I have heard the argument that it is too expensive to mine in an ecologically responsible way. As someone who grew up in a home where there wasn't a steady income, I know how important jobs are. I will never believe, though, that creation must be destroyed in order for work to be available. And, I have to ask, for whom is it too expensive to mine coal in health and earth-respecting ways?

I think we have a colossal failure of imagination if all we can do is trot out stale arguments about the need for jobs. It is ironic that higher air standards have made going after coal more profitable while the way we are mining it causes great environmental harm.

I am just learning of new technologies for sustainable houses and other buildings. A new science building at Oberlin College, where my daughter is a student, is currently under construction and will be environmentally friendly. Buildings can be designed to use people-energy as part of the heating source. Photovoltaic cells can actively transform sunshine into energy. Why can’t West Virginia get involved in producing earth-friendly products for building and maintaining homes? Why can’t we be a leader in showing how to cooperate with the earth instead of leading in its exploitation ?

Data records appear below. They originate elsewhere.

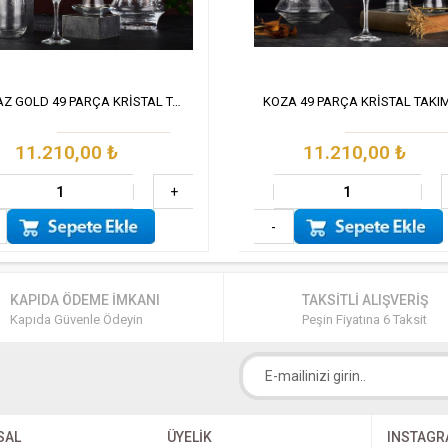
ILGAZ GOLD 49 PARÇA KRİSTAL TAKIM
11.210,00
₺
11.210,00
₺
+
-
KAPIDA ÖDEME İMKANI
TAKSİTLİ ALIŞVERİŞ
Kapıda Güvenle Ödeyin
Peşin Fiyatına 6 Taksit
SAL
ÜYELİK
INSTAG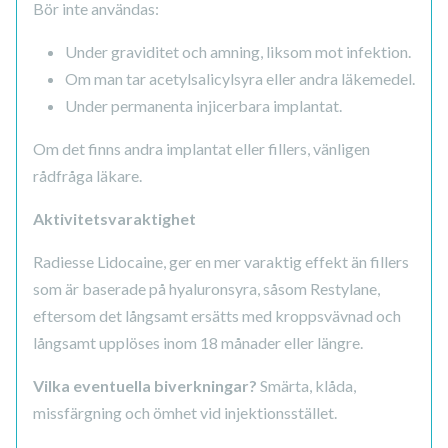
Bör inte användas:
Under graviditet och amning, liksom mot infektion.
Om man tar acetylsalicylsyra eller andra läkemedel.
Under permanenta injicerbara implantat.
Om det finns andra implantat eller fillers, vänligen
rådfråga läkare.
Aktivitetsvaraktighet
Radiesse Lidocaine, ger en mer varaktig effekt än fillers
som är baserade på hyaluronsyra, såsom Restylane,
eftersom det långsamt ersätts med kroppsvävnad och
långsamt upplöses inom 18 månader eller längre.
Vilka eventuella biverkningar?
Smärta, klåda,
missfärgning och ömhet vid injektionsstället.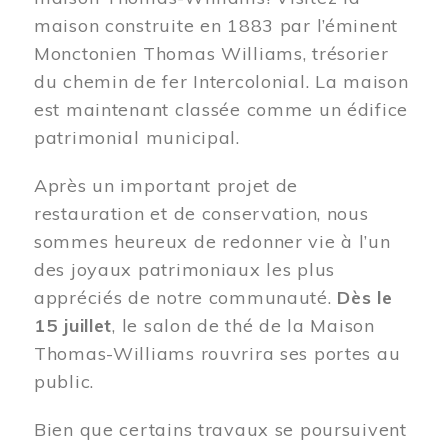
maison construite en 1883 par l’éminent
Monctonien Thomas Williams, trésorier
du chemin de fer Intercolonial. La maison
est maintenant classée comme un édifice
patrimonial municipal.
Après un important projet de
restauration et de conservation, nous
sommes heureux de redonner vie à l’un
des joyaux patrimoniaux les plus
appréciés de notre communauté.
Dès le
15 juillet
, le salon de thé de la Maison
Thomas-Williams rouvrira ses portes au
public.
Bien que certains travaux se poursuivent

We need places in this world where we can be made whole, where we can rest ourselves so that we can blossom and grow. West Virginia is such a place. It is a gem of creation. Much of it is still wild and wonderful, inviting us to love and appreciate life. Growing up in the hills taught me that all life is sacred. I want to come back here and live for the long haul, not just for a year. However, I have difficulty breathing in the Kanawha Valley. Ongoing sinus and respiratory infections that accompany living here are not fun. When my daughter visits, her asthma flares up requiring her to take medication in order to breathe properly. We are not alone with these problems. They should not happen. They can be solved.

What must we do? The words of Henry Beston from "The Outermost House" give us a guideline for harmonious living.

"Do no dishonor to the earth lest you dishonor the spirit of humanity. Hold your hands out over the earth as over a flame. To all who love her, who open to her the doors of their veins, she gives of her strength, sustaining them with her own measureless tremor of dark life. Touch the earth, love the earth, honor the earth, her plains, her valleys, her hills, and her seas; rest your spirit in her solitary places. For the gifts of life are the earth’s and they are given to all...."

The Reverend Dr. Rose Edington is minister of the Unitarian-Universalist Fellowship in Charleston.